I wanted to share some application performance data I have on the current event catcher / event handler for comparison to the future event switchboard architecture.
In this graph we can see the classic event storm and how a rate of events that a provider is pushing to ManageIQ is greater than this current deployment can handle for a portion of time:
The number of event messages processed off the queue matches the number put on the queue for the first 2 hours and then quickly levels off at a steady rate of around 6,400 events messages handled per hour. When it levels off, ManageIQ is putting event messages on the queue at a rate around 11,400 event messages. Once the event storm ends at hour 11 from the left side of the graph, ManageIQ continues to process the events until the queue is drained of all event messages.
On the left side of the graph the amount of queue wait time is indicated in seconds. You can see how the queuing time for handling event-based messages grows when the appliance can not handle the rate of incoming messages.
A few hours later another event storm begins, however the rate at which ManageIQ processes those event messages matches the rate at which ManageIQ can handle, thus the event messages do not excessively queue.
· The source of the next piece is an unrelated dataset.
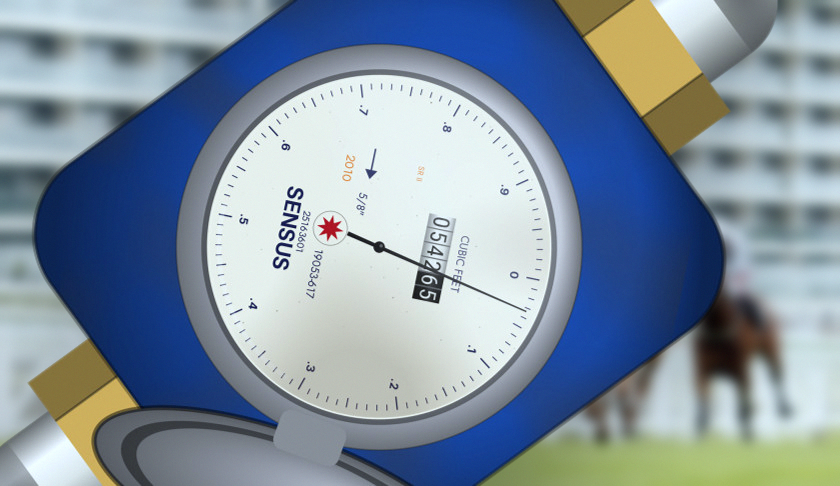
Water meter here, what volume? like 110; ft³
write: 54265.03; ft³
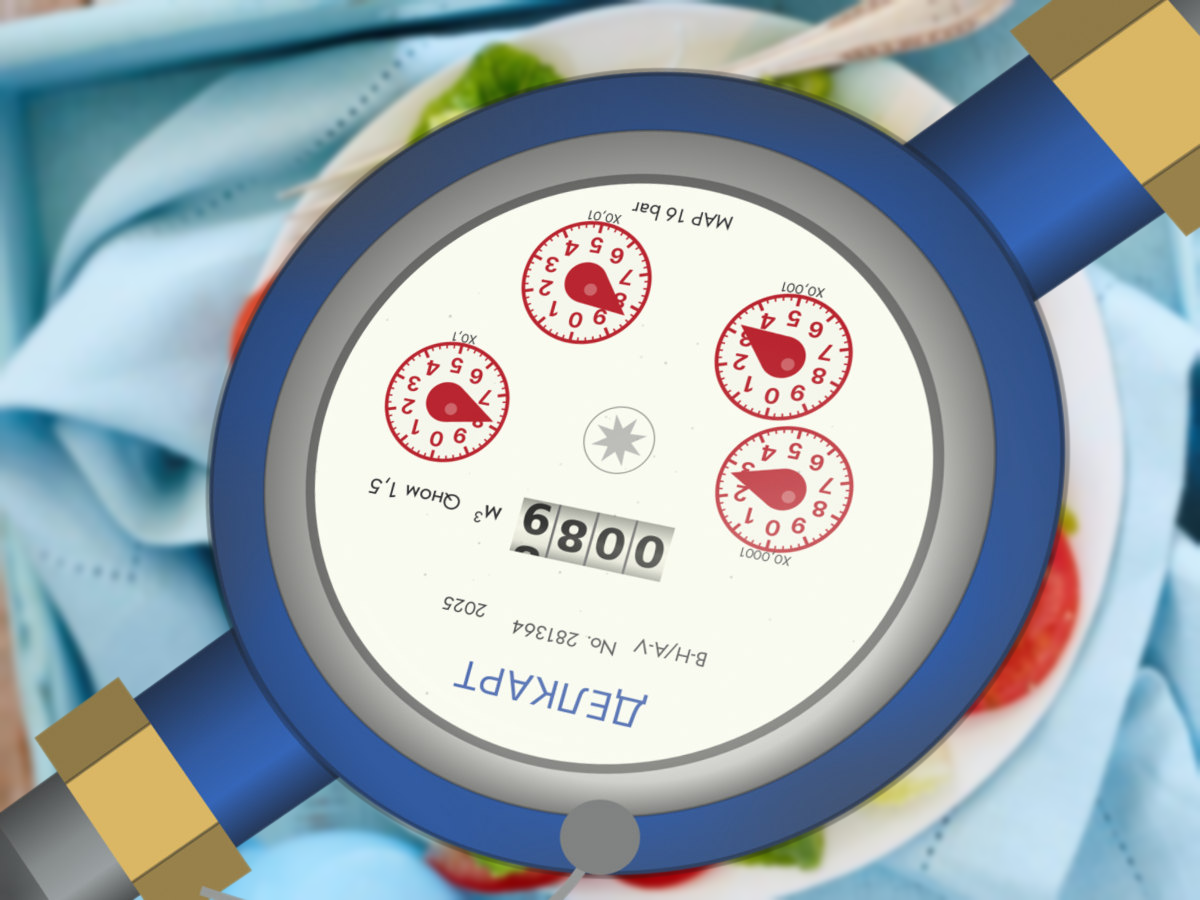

I am particularly interested in if/how the event switchboard intends on handling event storms to avoid queueing as shown above. Does the event switchboard intend on providing a greater level of concurrency to handle a large number of incoming events? In this case the EventHandler is pegged at 100% user cpu usage during the event storm, perhaps we could improve the concurrency level and add another worker. This should allow this deployment to handle the storm without a growing queue time at the expense of memory for the additional worker. Thoughts?